Abstract 2184: Role of Transesophageal Echocardiography in Patients with Ischemic Stroke of Undetermined Etiology
Background: In one-third of patients with ischemic stroke, the etiology remains unknown after diagnostic evaluation. This study examined the diagnostic value and therapeutic impact of routine TEE in patients with stroke of otherwise undetermined etiology.
Methods: Between April 2005 and March 2009, 989 stroke patients > 18 years of age with documented brain ischemia on CT and/or MRI received TEE. Without the TEE results, patients were retrospectively classified according to the Trial of Org 10172 in Acute stroke Treatment (TOAST) criteria, based on the results of routine diagnostics, including ECG, Holter-ECG, brain imaging (computed tomography and/or magnetic resonance imaging) and ultrasound or magnetic resonance arteriography of the brain supplying arteries. In 602 patients (63%), stroke etiology could be determined before the TEE results were available. In the remainig 348 patients (37%), the stroke etiology could not be determined after routine diagnostics. We reviewed the TEE examinations of these 348 patients for possible cardiovascular sources of embolism (CSE).

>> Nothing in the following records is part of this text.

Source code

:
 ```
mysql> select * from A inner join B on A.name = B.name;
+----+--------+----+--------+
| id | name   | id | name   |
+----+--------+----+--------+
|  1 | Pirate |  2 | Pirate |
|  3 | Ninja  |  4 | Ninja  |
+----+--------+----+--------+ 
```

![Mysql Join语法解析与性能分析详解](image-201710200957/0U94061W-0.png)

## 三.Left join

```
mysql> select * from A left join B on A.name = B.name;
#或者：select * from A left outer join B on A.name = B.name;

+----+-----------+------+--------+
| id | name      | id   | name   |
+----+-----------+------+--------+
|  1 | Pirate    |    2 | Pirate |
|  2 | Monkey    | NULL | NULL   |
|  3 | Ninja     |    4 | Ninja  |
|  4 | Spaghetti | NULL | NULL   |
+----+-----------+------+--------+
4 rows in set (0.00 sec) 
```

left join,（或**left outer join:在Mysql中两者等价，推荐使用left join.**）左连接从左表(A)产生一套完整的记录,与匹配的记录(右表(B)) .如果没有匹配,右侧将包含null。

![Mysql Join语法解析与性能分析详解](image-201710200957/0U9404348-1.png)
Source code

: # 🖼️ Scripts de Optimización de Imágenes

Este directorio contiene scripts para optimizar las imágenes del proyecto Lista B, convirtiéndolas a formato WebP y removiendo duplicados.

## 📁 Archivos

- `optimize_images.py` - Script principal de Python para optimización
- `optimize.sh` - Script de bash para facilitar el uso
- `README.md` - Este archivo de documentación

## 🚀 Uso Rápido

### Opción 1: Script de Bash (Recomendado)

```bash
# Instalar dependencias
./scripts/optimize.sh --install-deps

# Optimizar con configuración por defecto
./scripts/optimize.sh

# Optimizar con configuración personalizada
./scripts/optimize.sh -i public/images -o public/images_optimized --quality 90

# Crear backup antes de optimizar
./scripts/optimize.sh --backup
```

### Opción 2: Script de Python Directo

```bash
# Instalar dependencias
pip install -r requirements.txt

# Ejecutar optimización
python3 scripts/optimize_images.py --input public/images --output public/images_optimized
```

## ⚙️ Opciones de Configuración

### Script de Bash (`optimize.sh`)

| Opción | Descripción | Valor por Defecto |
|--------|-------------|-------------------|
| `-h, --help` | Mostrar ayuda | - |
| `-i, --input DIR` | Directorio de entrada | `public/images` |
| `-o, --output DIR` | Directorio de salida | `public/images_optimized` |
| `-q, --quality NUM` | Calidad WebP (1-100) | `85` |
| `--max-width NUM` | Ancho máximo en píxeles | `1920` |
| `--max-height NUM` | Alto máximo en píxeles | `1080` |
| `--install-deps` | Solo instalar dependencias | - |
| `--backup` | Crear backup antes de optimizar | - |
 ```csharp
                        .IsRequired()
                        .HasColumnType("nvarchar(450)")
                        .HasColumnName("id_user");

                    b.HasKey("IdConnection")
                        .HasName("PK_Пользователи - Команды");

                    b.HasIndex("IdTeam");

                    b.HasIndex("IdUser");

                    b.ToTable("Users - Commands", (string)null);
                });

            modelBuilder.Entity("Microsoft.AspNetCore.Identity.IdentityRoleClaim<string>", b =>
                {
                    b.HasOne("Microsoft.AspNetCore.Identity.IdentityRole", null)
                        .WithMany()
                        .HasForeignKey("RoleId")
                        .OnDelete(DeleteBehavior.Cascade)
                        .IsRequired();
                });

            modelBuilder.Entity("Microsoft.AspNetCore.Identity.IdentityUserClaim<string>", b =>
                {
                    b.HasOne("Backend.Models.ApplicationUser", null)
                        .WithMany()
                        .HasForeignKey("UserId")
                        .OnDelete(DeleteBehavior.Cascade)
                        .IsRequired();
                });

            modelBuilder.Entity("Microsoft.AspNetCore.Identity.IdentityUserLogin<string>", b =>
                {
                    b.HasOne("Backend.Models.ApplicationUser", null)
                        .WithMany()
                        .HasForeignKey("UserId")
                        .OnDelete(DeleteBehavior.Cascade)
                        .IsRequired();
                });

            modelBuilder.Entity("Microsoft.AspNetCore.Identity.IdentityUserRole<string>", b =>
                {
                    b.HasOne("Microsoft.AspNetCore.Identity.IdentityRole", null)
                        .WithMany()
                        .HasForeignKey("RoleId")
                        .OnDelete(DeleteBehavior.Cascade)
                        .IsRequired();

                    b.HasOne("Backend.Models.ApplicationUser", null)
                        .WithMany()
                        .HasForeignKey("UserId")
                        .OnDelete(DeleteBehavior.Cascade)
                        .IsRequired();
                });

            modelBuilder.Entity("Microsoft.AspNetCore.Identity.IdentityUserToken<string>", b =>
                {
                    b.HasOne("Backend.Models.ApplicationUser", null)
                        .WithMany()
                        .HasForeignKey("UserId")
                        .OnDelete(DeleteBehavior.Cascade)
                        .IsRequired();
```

Results: All patients (mean age 76 years (range 18 - 95 years) , 53% males) received TEE within a median of 5 days after the stroke event. TEE detected at least one possible source of cardiac embolism in 293 patients (84%). In 8 patients (2%), TEE revealed a high-risk source of embolism with indication for oral anticoagulation or cardiac surgery (Table). Seventy-seven patients in the study group were ≤ 55 years of age. In this subgroup, 61% had a positive TEE finding, compared to 91% in the older subgroup. There was no difference in the prevalence of PFO and/or ASA between patients ≤ 55 years and patients > 55 years (36% vs. 32%). In the patients with otherwise normal TEE (cryptogenic stroke patients), the prevalence of PFO and/or ASA was higher, although there was again no difference observed between patients ≤ 55 years > 55 years (45% vs. 42%) (Table). However, when an interatrial septum anomaly was detected in a patient ≤ 55 years, it was the only CSE in 89% of cases (versus 16% in the older group, p < 0.001).
Conclusion: TEE identified a potential source of cardiac embolism in most patients with stroke of otherwise undetermined etiology. In a limited number of cases, TEE influenced the management of these patients directly. The prevalence of interatrial septum anomalies was high in cryptogenic stroke patients. In stroke patients < 55 years, a PFO was in most cases the only pathologic finding, suggesting its pathogenic character in this subgroup.
- © 2012 by American Heart Association, Inc.